The markers and the holes

Decade, century, or millennium markers are contrived milestones in history, economics, markets, people’s lives, which – unaffiliated with the solar orbits and powers of ten in the number system – aren’t so neatly structured. When we think of decades in the recent past, we assign certain qualities to each, shaped by events and culture of the period, as though there had been a migration at the precise time, from one room to another, each with a different decor and set of furnishings.

Who’s to say, maybe this is how it works. The complexity of influences and trajectories is vast, and the possibility of ten-year subdivisions is still one among many. Nevertheless, this category set feels artificial in a natural continuum, even with characteristics that we associate with each.

A different way to look back, which maybe combines aspects of the structured and unstructured, is to isolate discrete elements in the mix and mark these as approximations. It’s an imprecise and subjective exercise, but no more so really than the ball that drops in the last ten seconds of the year that passes.

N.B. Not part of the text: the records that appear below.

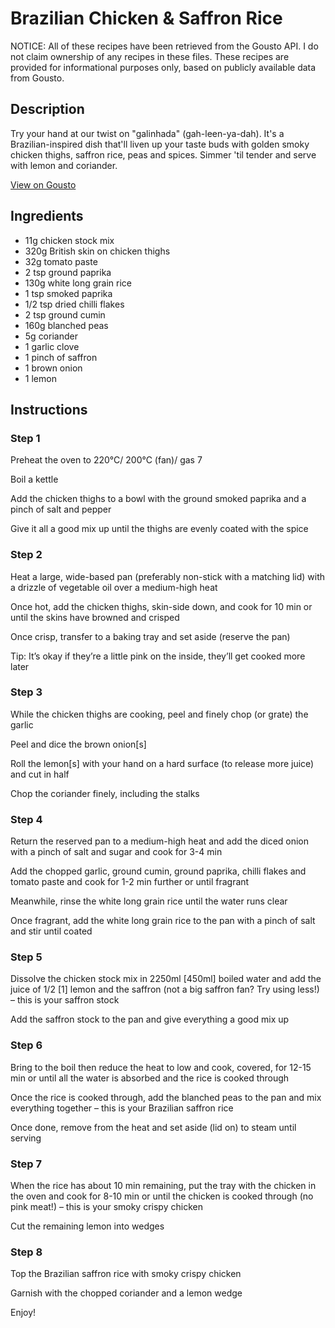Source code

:# Brazilian Chicken & Saffron Rice

NOTICE: All of these recipes have been retrieved from the Gousto API. I do not claim ownership of any recipes in these files. These recipes are provided for informational purposes only, based on publicly available data from Gousto.

## Description

Try your hand at our twist on "galinhada" (gah-leen-ya-dah). It's a Brazilian-inspired dish that'll liven up your taste buds with golden smoky chicken thighs, saffron rice, peas and spices. Simmer 'til tender and serve with lemon and coriander. 

[View on Gousto](https://www.gousto.co.uk/recipes/cookbook/one-pot-brazilian-chicken-saffron-rice)

## Ingredients

- 11g chicken stock mix 
- 320g British skin on chicken thighs
- 32g tomato paste
- 2 tsp ground paprika
- 130g white long grain rice
- 1 tsp smoked paprika
- 1/2 tsp dried chilli flakes
-  2 tsp ground cumin
- 160g blanched peas
- 5g coriander
- 1 garlic clove
- 1 pinch of saffron
- 1 brown onion
- 1 lemon

## Instructions


### Step 1

Preheat the oven to 220°C/ 200°C (fan)/ gas 7

Boil a kettle

Add the chicken thighs to a bowl with the ground smoked paprika and a pinch of salt and pepper

Give it all a good mix up until the thighs are evenly coated with the spice


### Step 2

Heat a large, wide-based pan (preferably non-stick with a matching lid) with a drizzle of vegetable oil over a medium-high heat

Once hot, add the chicken thighs, skin-side down, and cook for 10 min or until the skins have browned and crisped

Once crisp, transfer to a baking tray and set aside (reserve the pan)

Tip: It’s okay if they’re a little pink on the inside, they’ll get cooked more later


### Step 3

While the chicken thighs are cooking, peel and finely chop (or grate) the garlic

Peel and dice the brown onion<span class="text-danger">[s]</span>

Roll the lemon<span class="text-danger">[s] </span>with your hand on a hard surface (to release more juice) and cut in half

Chop the coriander finely, including the stalks


### Step 4

Return the reserved pan to a medium-high heat and add the diced onion with a pinch of salt and sugar and cook for 3-4 min

Add the chopped garlic, ground cumin, ground paprika, chilli flakes and tomato paste and cook for 1-2 min further or until fragrant

Meanwhile, rinse the white long grain rice until the water runs clear

Once fragrant, add the white long grain rice to the pan with a pinch of salt and stir until coated


### Step 5

Dissolve the chicken stock mix in 2250ml <span class="text-danger">[450ml]</span> boiled water and add the juice of 1/2 <span class="text-danger">[1]</span> lemon and the saffron (not a big saffron fan? Try using less!) – this is your saffron stock

Add the saffron stock to the pan and give everything a good mix up


### Step 6

Bring to the boil then reduce the heat to low and cook, covered, for 12-15 min or until all the water is absorbed and the rice is cooked through

Once the rice is cooked through, add the blanched peas to the pan and mix everything together – this is your Brazilian saffron rice

Once done, remove from the heat and set aside (lid on) to steam until serving


### Step 7

When the rice has about 10 min remaining, put the tray with the chicken in the oven and cook for 8-10 min or until the chicken is cooked through (no pink meat!) – this is your smoky crispy chicken

Cut the remaining lemon into wedges

### Step 8

Top the Brazilian saffron rice with smoky crispy chicken

Garnish with the chopped coriander and a lemon wedge

Enjoy!

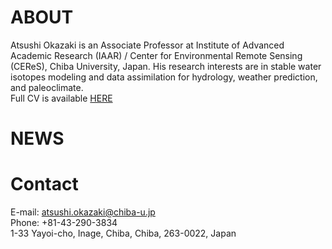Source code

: # ABOUT
Atsushi Okazaki is an Associate Professor at Institute of Advanced Academic Research (IAAR) / Center for Environmental Remote Sensing (CEReS), Chiba University, Japan.
His research interests are in stable water isotopes modeling and data assimilation for hydrology, weather prediction, and paleoclimate.  
Full CV is available [HERE](https://ats-okazaki.github.io/cv)

# NEWS
  

# Contact
E-mail: atsushi.okazaki@chiba-u.jp  
Phone: +81-43-290-3834  
1-33 Yayoi-cho, Inage, Chiba, Chiba, 263-0022, Japan

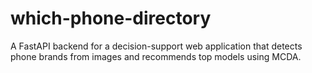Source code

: # which-phone-directory
A FastAPI backend for a decision-support web application that detects phone brands from images and recommends top models using MCDA.
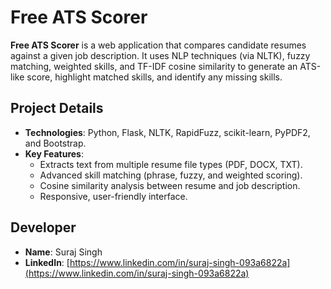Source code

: # Free ATS Scorer

**Free ATS Scorer** is a web application that compares candidate resumes against a given job description. It uses NLP techniques (via NLTK), fuzzy matching, weighted skills, and TF-IDF cosine similarity to generate an ATS-like score, highlight matched skills, and identify any missing skills.

## Project Details
- **Technologies**: Python, Flask, NLTK, RapidFuzz, scikit-learn, PyPDF2, and Bootstrap.
- **Key Features**:
  - Extracts text from multiple resume file types (PDF, DOCX, TXT).
  - Advanced skill matching (phrase, fuzzy, and weighted scoring).
  - Cosine similarity analysis between resume and job description.
  - Responsive, user-friendly interface.

## Developer
- **Name**: Suraj Singh  
- **LinkedIn**: [https://www.linkedin.com/in/suraj-singh-093a6822a](https://www.linkedin.com/in/suraj-singh-093a6822a)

So, for instance, let’s say that in the market context – which reflects economics and shapes people’s lives, directly or indirectly – the ’80s ended with the Black Monday crash of 1987…

The end of the 1980s

And then let’s say that the following decade ended with the dot-com bubble burst and 9-11 in short order…

The end of the 1990s

The Great Recession happened a few years after that, not precisely ten, but approximately enough…

The end of the 2000s

And now, some twelve years later, this…

The end of the 2010s

The milestones, markers, and events depicted in these charts are approximate, as stated, and the causes and effects are complicated, as we’ve seen. Had I picked a chart from, say, the middle of each decade, the picture would have told a different story.

In this particular story, though, there seems to be a pattern. Each ten-year period, loosely speaking, concludes with a big shock. We take time to recover, and each successive shock, in ways, seems worse than the one before… not quantitatively necessarily, in the strict market sense, but in terms of impact, depth, and breadth.

Again, the explanations and the different angles are nuanced, and the timeframes are rough estimates to meet some artificial bounds halfway. But the pattern that is seen, as it were from far away in space and without the detail, glares.

For decades now, on certain levels, we’ve been playing catch-up and digging out of holes that each seems harder to climb. Why is this? And should we plan and build up energy already for the fifth time around?